Seger and her husband own their own farm in the San Luis Valley and also rely on other local and regional farmers and ranchers to supply some of the meats and produce on their restaurant's menu. "My husband and I are potato farmers in the San Luis Valley, and I have also owned and operated a fast-casual restaurant in Alamosa called Locavores since 2016," Seger explains. "A friend in Denver who has been to my restaurant in Alamosa recently texted me about the November opening of Leevers Locavore, wondering if it was affiliated with my business."

The Leevers Locavore and Locavores logos side by side.EXPAND
The Leevers Locavore and Locavores logos side by side.
Courtesy Wendi Seger

The two businesses are completely unrelated, even though the signs and logos bear certain resemblances. "My primary concern in this case is the combination of multiple very similar visual and other elements," Seger adds. "For example, the same name, in the same type of marketplace (Leevers Locavore offers prepared foods), in a nearly identical typeface is, in my view, much more likely to confuse customers than just one overlapping element."

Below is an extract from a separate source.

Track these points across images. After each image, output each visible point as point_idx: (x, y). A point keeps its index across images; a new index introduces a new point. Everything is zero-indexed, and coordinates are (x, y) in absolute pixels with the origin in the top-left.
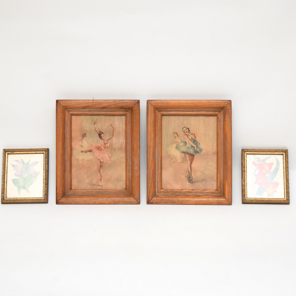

But are the similarities enough to cause confusion in two cities separated by more than 200 miles? Seger thinks so. "A lot of my customers are from Denver," she notes. "They come through Alamosa to visit the Great Sand Dunes National Park and other outdoor activities in the area. I'm worried about confusion among my customers and, of course, losing the value of my brand, which I built with a ton of sweat equity."

Because of this, Seger has already sent a cease-and-desist letter to Leevers Supermarkets, Inc. through her attorney. "We are asserting common law trademark protection, because I used my primary mark in business in 2016, a full three years before Leevers Locavore opened for business," the Locavores owner points out.

But legal action can be expensive, and Leevers Locavore is owned by a supermarket company with multiple brands in Colorado. Seger worries that their pockets are much deeper than hers. Still, protecting the Locavores name and logo is a priority.

We attempted to contact Leevers Locavore but have not yet received a response.